Long-Term Care Insurance Offsets Labour Market Disadvantages

Research

ZEW Study on the Effects of Long-Term Care Insurance on Private Care

It remains important that long-term care insurance largely compensates for the disadvantages in the labour market and pensions.

In the future, more and more people in Germany will require care. In most cases, relatives and friends become the caretakers for these people. This leads to immense costs due to reduced working hours, incomes and pensions. Benefits provided by long-term care insurance, such as care allowances and pension points, help to largely offset these disadvantages. However, they also reduce incentives to work. This is what researchers from ZEW Mannheim and RWI Essen found in an empirical study based on data from the Socio-Economic Panel (SOEP).
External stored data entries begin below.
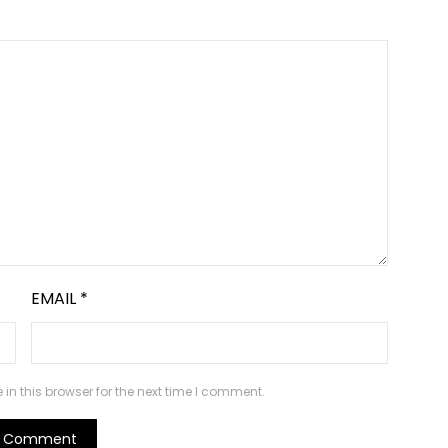
EMAIL
*
n this browser for the next time I comment.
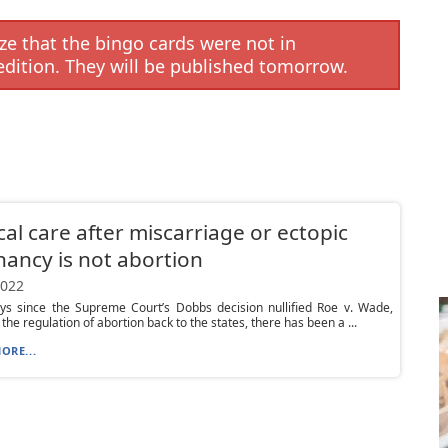
e that the bingo cards were not in
edition. They will be published tomorrow.
al care after miscarriage or ectopic
ancy is not abortion
2022
ays since the Supreme Court’s Dobbs decision nullified Roe v. Wade,
the regulation of abortion back to the states, there has been a ...
ORE...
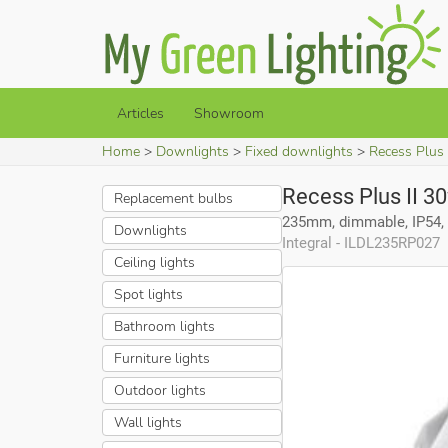
Articles
Showroom
Home
Downlights
Fixed downlights
Recess Plus
Recess Plus II 3
Replacement bulbs
235mm, dimmable, IP54, 
Downlights
Integral - ILDL235RP027
Ceiling lights
Spot lights
Bathroom lights
Furniture lights
Outdoor lights
Wall lights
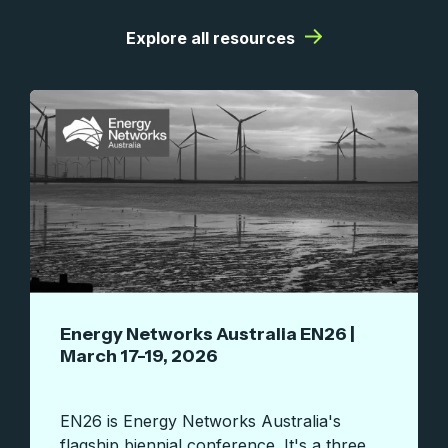
|
Explore all resources
Energy Networks Australia EN26 |
March 17-19, 2026
EN26 is Energy Networks Australia's
flagship biennial conference. It's a three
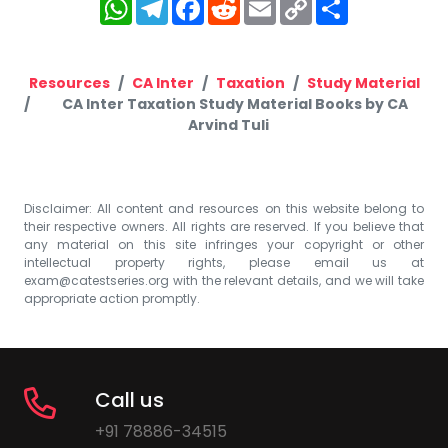
WhatsApp
Telegram
Facebook
Reddit
Email
Copy
Share
Link
Resources
CA Inter
Taxation
Study Material
CA Inter Taxation Study Material Books by CA
Arvind Tuli
Disclaimer: All content and resources on this website belong to
their respective owners. All rights are reserved. If you believe that
any material on this site infringes your copyright or other
intellectual property rights, please email us at
exam@catestseries.org
with the relevant details, and we will take
appropriate action promptly.
Call us
+91 78886-34515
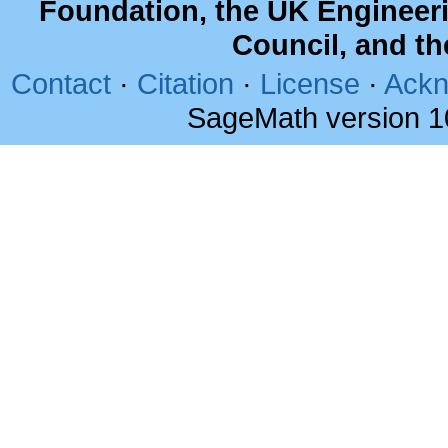
Foundation, the UK Engineer
Council, and t
Contact
·
Citation
·
License
·
Ackn
SageMath version 1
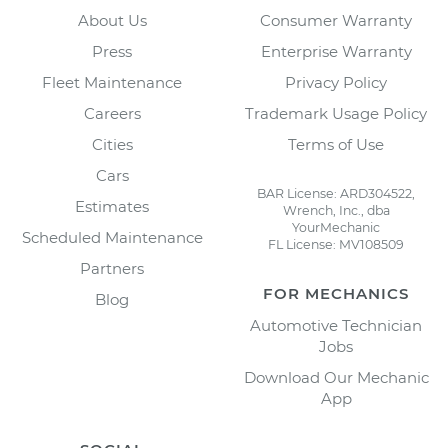
About Us
Consumer Warranty
Press
Enterprise Warranty
Fleet Maintenance
Privacy Policy
Careers
Trademark Usage Policy
Cities
Terms of Use
Cars
BAR License: ARD304522,
Estimates
Wrench, Inc., dba
YourMechanic
Scheduled Maintenance
FL License: MV108509
Partners
FOR MECHANICS
Blog
Automotive Technician
Jobs
Download Our Mechanic
App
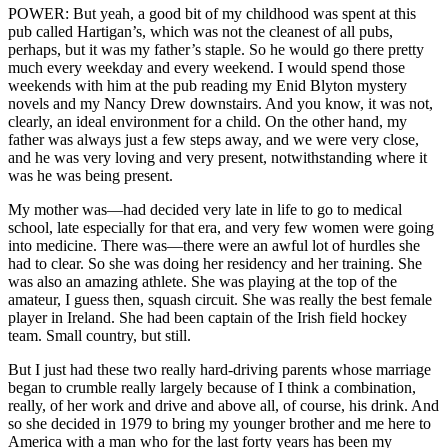
POWER: But yeah, a good bit of my childhood was spent at this
pub called Hartigan’s, which was not the cleanest of all pubs,
perhaps, but it was my father’s staple. So he would go there pretty
much every weekday and every weekend. I would spend those
weekends with him at the pub reading my Enid Blyton mystery
novels and my Nancy Drew downstairs. And you know, it was not,
clearly, an ideal environment for a child. On the other hand, my
father was always just a few steps away, and we were very close,
and he was very loving and very present, notwithstanding where it
was he was being present.
My mother was—had decided very late in life to go to medical
school, late especially for that era, and very few women were going
into medicine. There was—there were an awful lot of hurdles she
had to clear. So she was doing her residency and her training. She
was also an amazing athlete. She was playing at the top of the
amateur, I guess then, squash circuit. She was really the best female
player in Ireland. She had been captain of the Irish field hockey
team. Small country, but still.
But I just had these two really hard-driving parents whose marriage
began to crumble really largely because of I think a combination,
really, of her work and drive and above all, of course, his drink. And
so she decided in 1979 to bring my younger brother and me here to
America with a man who for the last forty years has been my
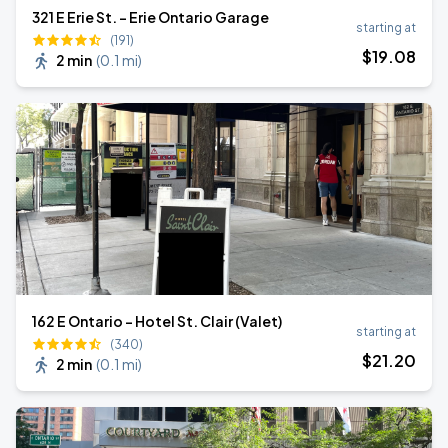
321 E Erie St. - Erie Ontario Garage
starting at
(191)
$
19
.08
2 min
(
0.1 mi
)
162 E Ontario - Hotel St. Clair (Valet)
starting at
(340)
$
21
.20
2 min
(
0.1 mi
)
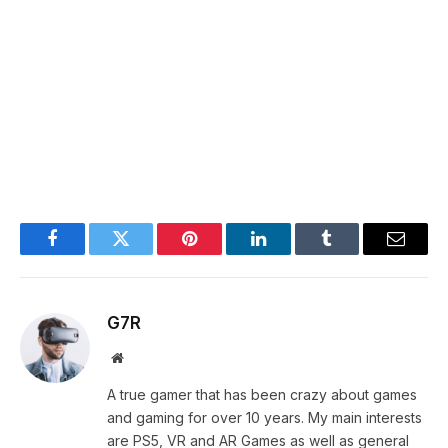
Facebook
Twitter
Pinterest
LinkedIn
Tumblr
Email
G7R
Website
A true gamer that has been crazy about games
and gaming for over 10 years. My main interests
are PS5, VR and AR Games as well as general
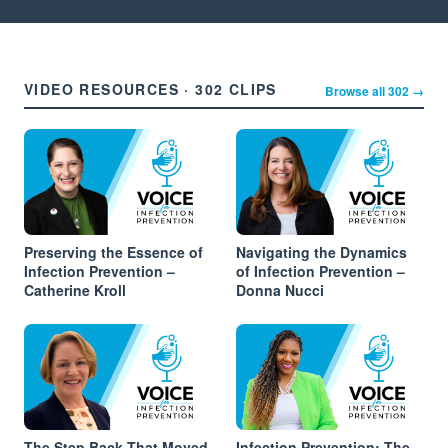
VIDEO RESOURCES · 302 CLIPS
Browse all 302 →
Preserving the Essence of
Navigating the Dynamics
Infection Prevention –
of Infection Prevention –
Catherine Kroll
Donna Nucci
The Step Back That Moved
Infection Prevention: The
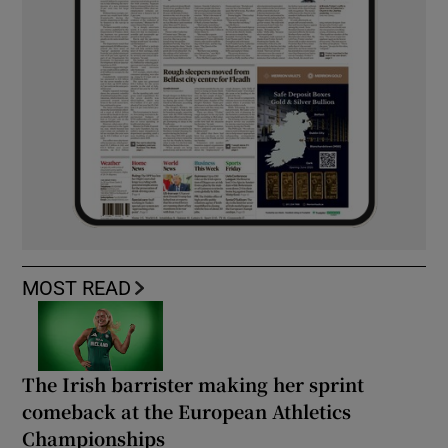
MOST READ
The Irish barrister making her sprint
comeback at the European Athletics
Championships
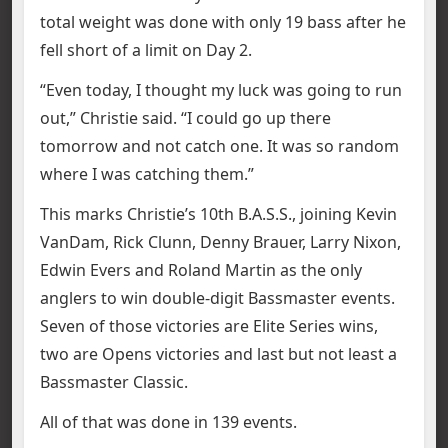
total weight was done with only 19 bass after he
fell short of a limit on Day 2.
“Even today, I thought my luck was going to run
out,” Christie said. “I could go up there
tomorrow and not catch one. It was so random
where I was catching them.”
This marks Christie’s 10th B.A.S.S., joining Kevin
VanDam, Rick Clunn, Denny Brauer, Larry Nixon,
Edwin Evers and Roland Martin as the only
anglers to win double-digit Bassmaster events.
Seven of those victories are Elite Series wins,
two are Opens victories and last but not least a
Bassmaster Classic.
All of that was done in 139 events.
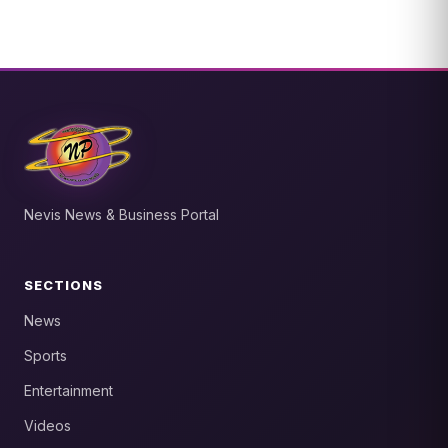
Nevis News & Business Portal
SECTIONS
News
Sports
Entertainment
Videos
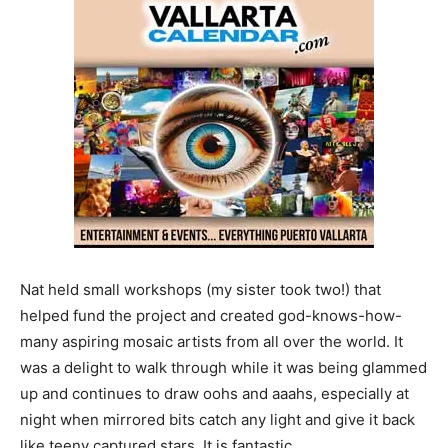
Nat held small workshops (my sister took two!) that
helped fund the project and created god-knows-how-
many aspiring mosaic artists from all over the world. It
was a delight to walk through while it was being glammed
up and continues to draw oohs and aaahs, especially at
night when mirrored bits catch any light and give it back
like teeny captured stars. It is fantastic.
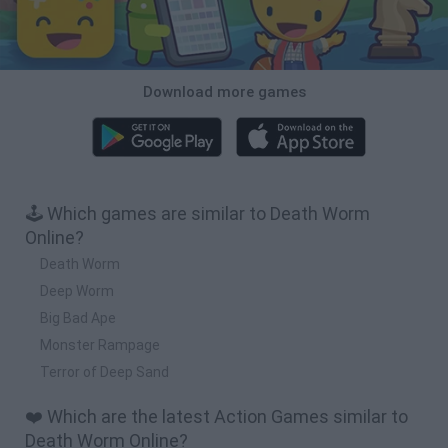
Download more games
🕹️ Which games are similar to Death Worm
Online?
Death Worm
Deep Worm
Big Bad Ape
Monster Rampage
Terror of Deep Sand
❤️ Which are the latest Action Games similar to
Death Worm Online?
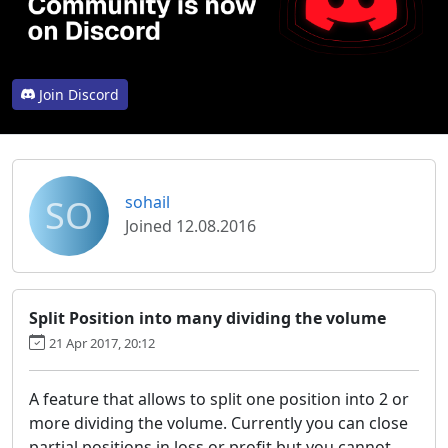
Join Discord
SO
sohail
Joined 12.08.2016
Split Position into many dividing the volume
21 Apr 2017, 20:12
A feature that allows to split one position into 2 or
more dividing the volume. Currently you can close
partial positions in loss or profit but you cannot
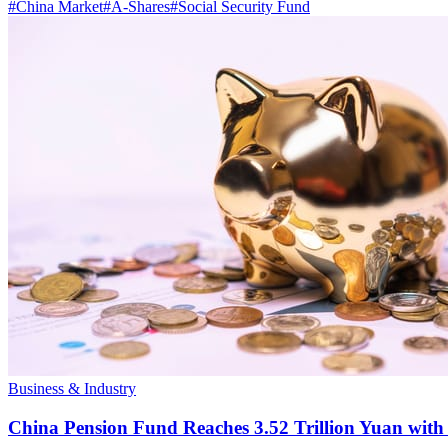
#
China Market
#
A-Shares
#
Social Security Fund
Business & Industry
China Pension Fund Reaches 3.52 Trillion Yuan with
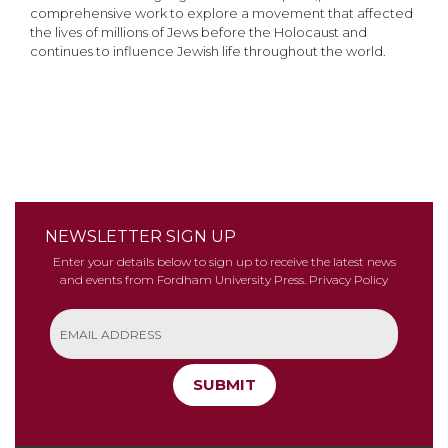
comprehensive work to explore a movement that affected
the lives of millions of Jews before the Holocaust and
continues to influence Jewish life throughout the world.
NEWSLETTER SIGN UP
Enter your details below to sign up to receive the latest news
and events from Fordham University Press.
Privacy Policy
SUBMIT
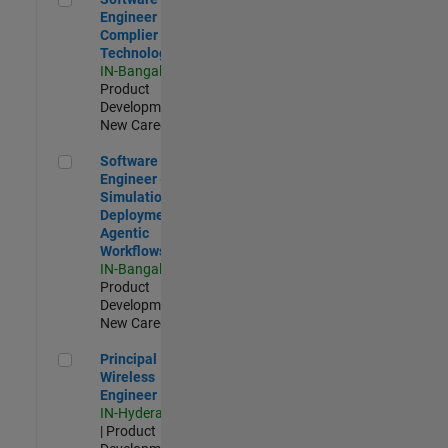
Engineer
Complier
Technologies
IN-Bangalore
|
Product
Development |
New Career
Software Engineer - Simulation Deployment Agentic Workfl
Software
Engineer -
Simulation
Deployment
Agentic
Workflows
IN-Bangalore
|
Product
Development |
New Career
Principal Wireless Engineer
Principal
Wireless
Engineer
IN-Hyderabad
| Product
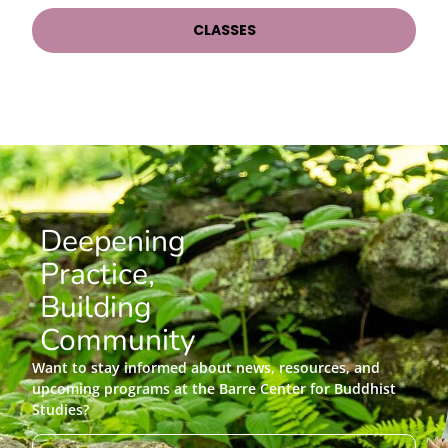
CLASSES
Deepening
Practice,
Building
Community
Want to stay informed about news, resources, and
upcoming programs at the Barre Center for Buddhist
Studies?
 “Without the benefits of long-term care insurance, much less care work would be done. In an ageing society with a shortage of skilled workers, it is essential that this care is provided. However, the personal costs of care are immense. That is why it remains important that long-term care insurance largely compensates for the disadvantages in the labour market and pensions. Policymakers should definitely maintain long-term care insurance. After all, it makes sense to support those who already know the care recipients and provide voluntary assistance. Otherwise, there would be a need for many more professionals, who would also require housing, etc. There would be no financial gain. However, the labour market costs of care by relatives must not be overlooked,” explains Dr. Björn Fischer, co-author of the study and Junior Research Associate at ZEW’s “Labour Markets and Social Insurance” Unit.

Personal vs. societal costs

In Germany, 80 per cent of people in need of care are cared for at home. Of these, 80 per cent are primarily cared for by relatives and friends. Around two-thirds of private care is provided by women. Caregiving entails significant personal costs in the labour market, resulting in reduced working hours or even leaving the labour market altogether. This has a negative impact on income and future pensions. The long-term costs of care are 60 per cent higher than the short-term costs. Care allowances and pension points from long-term care insurance mitigate a large part of the short-term and long-term personal labour market costs of care.

There are also costs to society due to private care, as fewer (employed) working hours are provided both in the short and long term. Additionally, the benefits of long-term care insurance also increase overall societal costs, as they also reduce work incentives.

About the study

The study examines the long-term effects of care and how they are influenced by long-term care insurance regulations. This is done using a structured decision-making model that calculates the long-term costs of private care. The data is based on the Socio-Economic Panel for the years 2002 to 2019. The study focused on women aged 55 to 67, as they are generally still able to be active in the labour market and provide two-thirds of private care.